It's a strange time in world politics, and oddly, some dogmatic sentiments travel out of the political realm and into other fields. One place where I see a similar approach is in the field of movement, which I use as a large term to describe exercise-y things like crossfit, kettlebells, yoga, pilates, etc., as well as more other practices like Alexander Technique, Feldenkrais, bodywork, and massage techniques. Essentially, a representative from these disciplines will claim that their approach is the best way, and that all other ways are null. Let me give some examples, in case this is isn't the clearest of analogies. I've received many different promotional emails this weekend (with Christmas shopping and all), including one that mentioned how this one approach to movement would solve pain and all movement dysfunction, that could never be improved be foam rolling, Feldenkrais, yoga, etc. I've followed this person's work before, and it's certainly interesting and valuable, but I would hesitate to say that it will single handedly solve all problems of movement and pain. Another example is that within the pilates teaching community, there is a bit of a rift between the different schools of teaching- there are "classical" teachers, and "contemporary" teachers, and honestly, a lot of people that are probably in the middle who see value to both. The "classical" teachers will sometimes claim that the "contemporary" style teachers aren't teaching pilates, and that it's inauthentic, whereas the "contemporary" teachers admit to using pilates principles and creating new movements. Which tribe is practicing pilates, and which approach is better? Both are valid, and It depends on the student and the teacher.
What I'm trying to say is that there is no "one right way" to move. It first of all, depends on the practitioner and what they need, and second of all depends on the teacher of the method. I've met some excellent yoga teachers and some terrible yoga teachers- it doesn't necessarily mean the specific school of yoga is good or bad. The same is true for massage therapists, personal trainers, etc, -there are many methods of working with the body, and most of them have value, (there are certainly some gimmicks with false science out there) but also heavily depend on the teacher, student and practitioner. As movement teachers, I wonder why more people aren't drawn to try new methods, classes, etc., even if they eventually decide it's not for them. Rather than condemning other teachings, why not try things out first and learn something from them?

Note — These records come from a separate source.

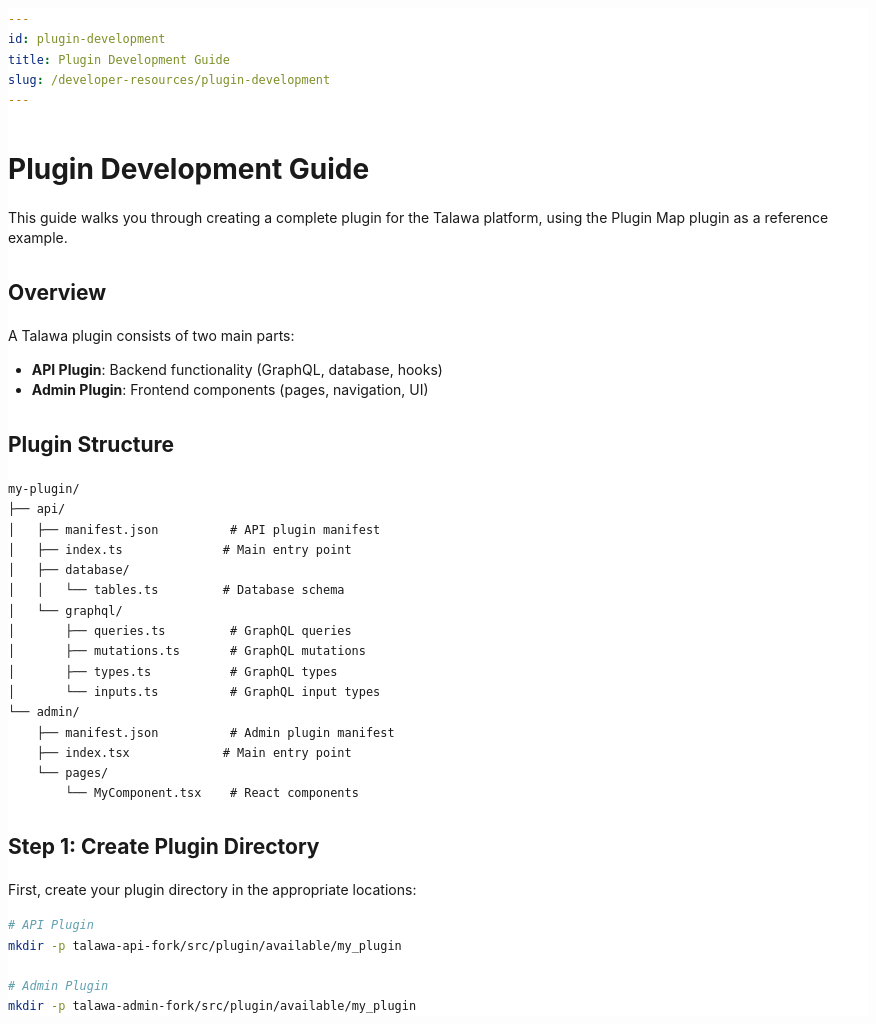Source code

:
 ```yaml
---
id: plugin-development
title: Plugin Development Guide
slug: /developer-resources/plugin-development
---
```


# Plugin Development Guide

This guide walks you through creating a complete plugin for the Talawa platform, using the Plugin Map plugin as a reference example.

## Overview

A Talawa plugin consists of two main parts:
- **API Plugin**: Backend functionality (GraphQL, database, hooks)
- **Admin Plugin**: Frontend components (pages, navigation, UI)

## Plugin Structure

```
my-plugin/
├── api/
│   ├── manifest.json          # API plugin manifest
│   ├── index.ts              # Main entry point
│   ├── database/
│   │   └── tables.ts         # Database schema
│   └── graphql/
│       ├── queries.ts         # GraphQL queries
│       ├── mutations.ts       # GraphQL mutations
│       ├── types.ts           # GraphQL types
│       └── inputs.ts          # GraphQL input types
└── admin/
    ├── manifest.json          # Admin plugin manifest
    ├── index.tsx             # Main entry point
    └── pages/
        └── MyComponent.tsx    # React components
```

## Step 1: Create Plugin Directory

First, create your plugin directory in the appropriate locations:

```bash
# API Plugin
mkdir -p talawa-api-fork/src/plugin/available/my_plugin

# Admin Plugin
mkdir -p talawa-admin-fork/src/plugin/available/my_plugin
```
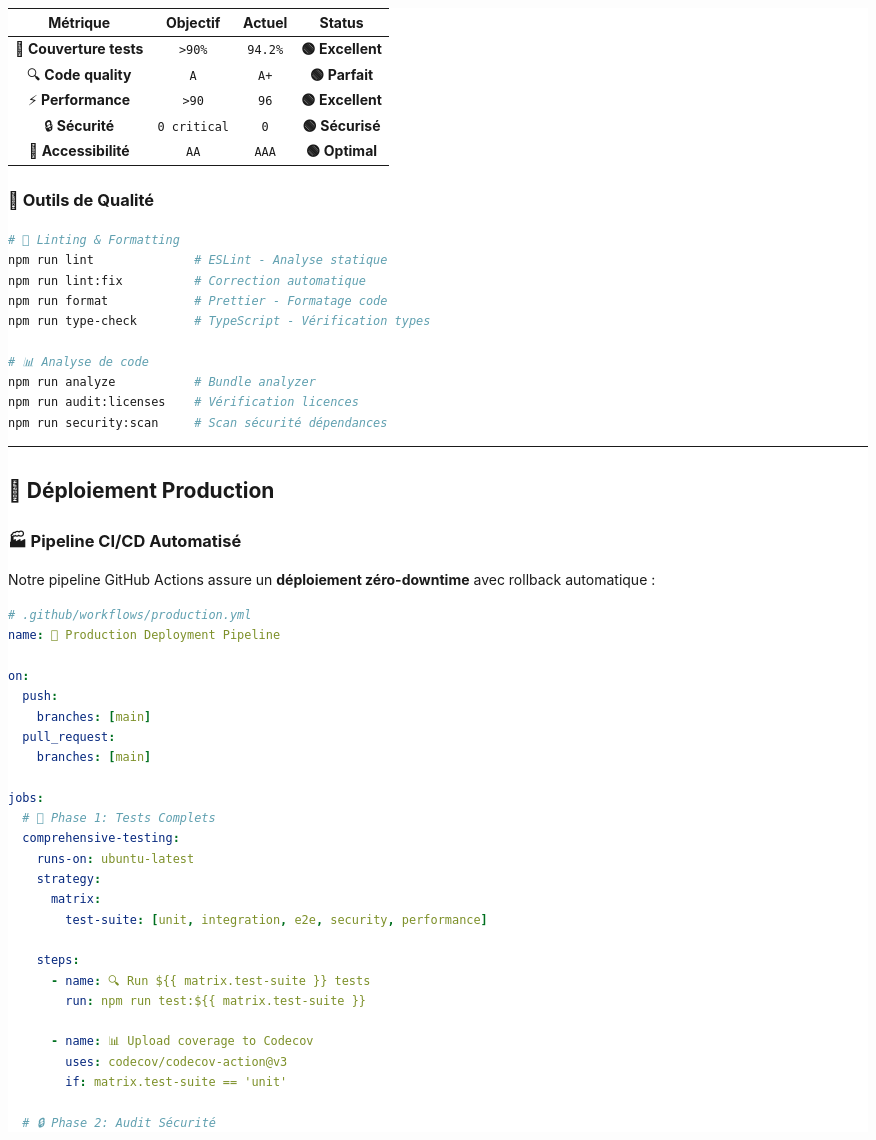 <div align="center">

| **Métrique** | **Objectif** | **Actuel** | **Status** |
|:------------:|:------------:|:----------:|:----------:|
| 🧪 **Couverture tests** | `>90%` | `94.2%` | **🟢 Excellent** |
| 🔍 **Code quality** | `A` | `A+` | **🟢 Parfait** |
| ⚡ **Performance** | `>90` | `96` | **🟢 Excellent** |
| 🔒 **Sécurité** | `0 critical` | `0` | **🟢 Sécurisé** |
| 📱 **Accessibilité** | `AA` | `AAA` | **🟢 Optimal** |

</div>

### 🔧 **Outils de Qualité**

```bash
# 📏 Linting & Formatting
npm run lint              # ESLint - Analyse statique
npm run lint:fix          # Correction automatique
npm run format            # Prettier - Formatage code
npm run type-check        # TypeScript - Vérification types

# 📊 Analyse de code
npm run analyze           # Bundle analyzer
npm run audit:licenses    # Vérification licences
npm run security:scan     # Scan sécurité dépendances
```

---

## 🚀 **Déploiement Production**

### 🏭 **Pipeline CI/CD Automatisé**

Notre pipeline GitHub Actions assure un **déploiement zéro-downtime** avec rollback automatique :

```yaml
# .github/workflows/production.yml
name: 🚀 Production Deployment Pipeline

on:
  push:
    branches: [main]
  pull_request:
    branches: [main]

jobs:
  # 🧪 Phase 1: Tests Complets
  comprehensive-testing:
    runs-on: ubuntu-latest
    strategy:
      matrix:
        test-suite: [unit, integration, e2e, security, performance]
    
    steps:
      - name: 🔍 Run ${{ matrix.test-suite }} tests
        run: npm run test:${{ matrix.test-suite }}
        
      - name: 📊 Upload coverage to Codecov
        uses: codecov/codecov-action@v3
        if: matrix.test-suite == 'unit'

  # 🔒 Phase 2: Audit Sécurité
```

I certainly have my preferences for my own movement practices, but I've seen the value that different methods and techniques have had for other people, even if they didn't offer me the same benefit. (ex. I have complex feelings about Bikram yoga, but I know it's the entry point for a lot of people into yoga or into exercise, and it doesn't put a lot of stress on the wrists, which can be great for musicians.)
The same can be said of music educators or those claiming that their one approach to practicing, teaching, preparation, instrument setup, etc., is the best and only way. By all means, learn what you can from him or her, but remember, there are many ways to approach practice, and not all ways will work for you. I had a teacher that I studied with for less than a year who told me her way was the only way to succeed, and needless to say, I didn't stick around once she was unable to address the physical pain I was having from viola. (I was told my shoulder and neck pain was normal). Be open, try new things, and if it doesn't work for you, that's ok too. Give the teachings an opportunity to resonate, look for value, but be willing to try other approaches. Just as there is an incredible diversity of bodies in the world, there are many "right" ways to complete any bodily task.